§ EXTRACT PROVIDED:
108 - Maximum Sum

All about problems in Volume 1. If there is a thread about your problem, please use it. If not, create one with its number in the subject.

Moderator: Board moderators

peterlin
New poster
Posts: 5
Joined: Wed Dec 18, 2002 4:46 pm

Post by peterlin »

Excuse me,
May I ask what's the algo is O(n^3) for this problem ?

Best wishes,
Peter

Ozton
New poster
Posts: 5
Joined: Sun Jan 05, 2003 10:27 am

Problem 108 Why Time limit exceeded?

Post by Ozton »

WhyWhyWhy???

[c]
#include <stdio.h>

int N, matrix[100][100], max_value;

void nbyn_sum(int);
int sum_matrix(int, int, int, int);

int main()
{

int i, j;

while (scanf("%d", &N) == 1) {

max_value = 0;

for (i = 0; i < N; i++)
for (j = 0; j < N; j++) {
scanf("%d", &matrix[j]);
max_value += matrix[j];
}

for (i = N - 1; i > 1; i--)
nbyn_sum(i);

printf("%d\n", max_value);

}

return 0;

}

void nbyn_sum(int nbyn) {

int i, j, k, l, rectangle_sum;

for (i = 0; i <= N - nbyn; i++)
for (j = 0; j <= N - nbyn; j++) {

for (k = i + nbyn - 1; k < N; k++)
for (l = j + nbyn - 1; l < N; l++) {

rectangle_sum = sum_matrix(i, k, j, l);

if (rectangle_sum > max_value)
max_value = rectangle_sum;

}

}

}

int sum_matrix(int start_row, int end_row, int start_col, int end_col) {

int i, j, sum = 0;

for (i = start_row; i <= end_row; i++)
for (j = start_col; j <= end_col; j++)
sum += matrix[j];

return sum;

}
[/c]
Hi~~^^

Ozton
New poster
Posts: 5
Joined: Sun Jan 05, 2003 10:27 am

[Problem 108] Maximum sum - Compile error...

Post by Ozton »

My FreeBSD gcc or g++ compile no error.
but Online judge compile error.
[c]
#include <stdio.h>

int N, matrix[100][100], max_value;

void nbyn_sum(int);
int sum_matrix(int, int, int);

int main()
{

int i, j;

while (scanf("%d", &N) == 1) {

max_value = 0;

for (i = 0; i < N; i++)
for (j = 0; j < N; j++) {
scanf("%d", &matrix[j]);
max_value += matrix[j];
}

for (i = N - 1; i > 1; i--)
nbyn_sum(i);

printf("%d\n", max_value);

}

return 0;

}

void nbyn_sum(int nbyn) {

int i, j, k, l, rectangle_sum;

for (i = 0; i <= N - nbyn; i++)
for (j = 0; j <= N - nbyn; j++) {

rectangle_sum = sum_matrix(i, j, nbyn);

if (rectangle_sum > max_value)
max_value = rectangle_sum;

int tmp = 0;

for (k = j + nbyn; k < N; k++) {

for (l = i; l < nbyn; l++)

§ GIVEN DATA:
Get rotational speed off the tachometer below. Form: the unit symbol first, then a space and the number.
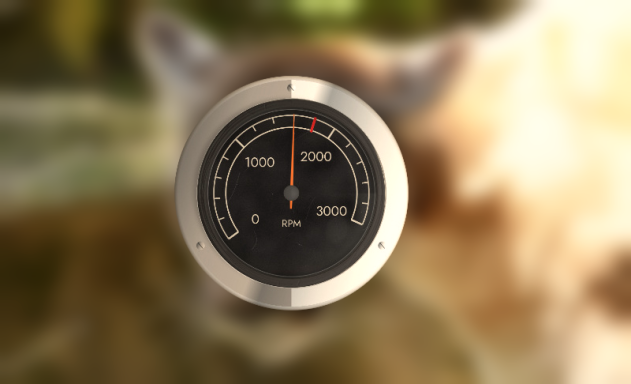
rpm 1600
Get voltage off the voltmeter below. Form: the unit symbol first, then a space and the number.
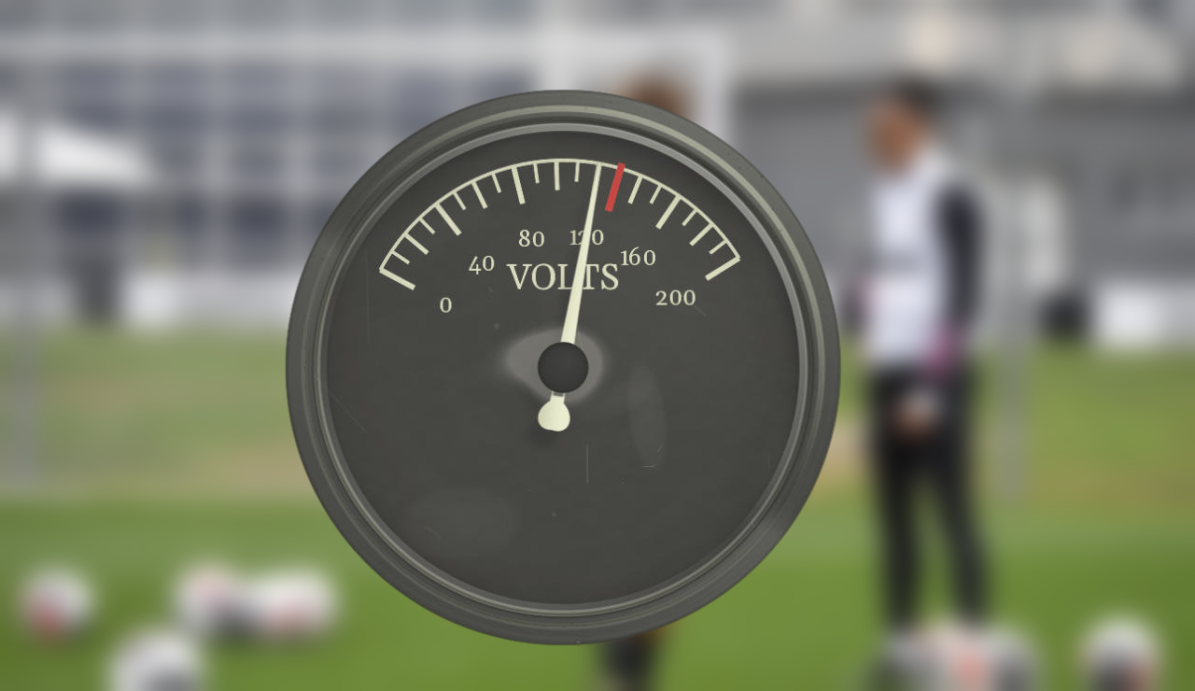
V 120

§ EXERCISE: Pick up the Maximum Sum forum thread from its last line of code and continue it.

§ ANSWER BOX:
tmp += matrix[l][k];

if (rectangle_sum + tmp > max_value)
max_value = rectangle_sum + tmp;

}

tmp = 0;

for (k = i + nbyn; k < N; k++) {

for (l = j; l < nbyn; l++)
tmp += matrix[k][l];

if (rectangle_sum + tmp > max_value)
max_value = rectangle_sum + tmp;

}

}

}

int sum_matrix(int row, int col, int nbyn) {

int i, j, sum = 0;

for (i = row; i < row + nbyn; i++)
for (j = col; j < col + nbyn; j++)
sum += matrix[j];

return sum;

}
[/c]

Please test!
Hi~~^^

Larry
Guru
Posts: 647
Joined: Wed Jun 26, 2002 10:12 pm
Location: Hong Kong and New York City
Contact:

Post by Larry »

try putting:

Code: Select all

        int tmp = 0; 
At beginning of the block..

Ozton
New poster
Posts: 5
Joined: Sun Jan 05, 2003 10:27 am

^^

Post by Ozton »

Thanks.
but, Time Limit Exceeded...T.T
Hi~~^^

R
New poster
Posts: 18
Joined: Wed Jan 15, 2003 4:35 pm

Post by R »

well, i think you got it. closing your output with a friendly '\n' is always a good idea. ;)

R
New poster
Posts: 18
Joined: Wed Jan 15, 2003 4:35 pm

[108] WA

Post by R »

ola,

i think i have solved 108 - but i still get WA.

can someone provide me with additional input/output data to help me track the bug(s) down? or some ideas of extreme cases?

i does 1x1 up to 100x100 tables in a reasonable time (and in fact, i get no timeout ;) ) and it also handles negative values correctly.

i'm stuck :(

thx! :roll:

R
New poster
Posts: 18
Joined: Wed Jan 15, 2003 4:35 pm

Post by R »

maybe it's a problem of understanding:

"sub-array of size 1x1" means a single element, doesn't it?

R
New poster
Posts: 18
Joined: Wed Jan 15, 2003 4:35 pm

Post by R »

what does your accepted solutions print, when N=0?

*edit*
nah. that shouldn't be a problem, since the problem states
a single positive interger N

R
New poster
Posts: 18
Joined: Wed Jan 15, 2003 4:35 pm

Post by R »

omg, i think i've found it.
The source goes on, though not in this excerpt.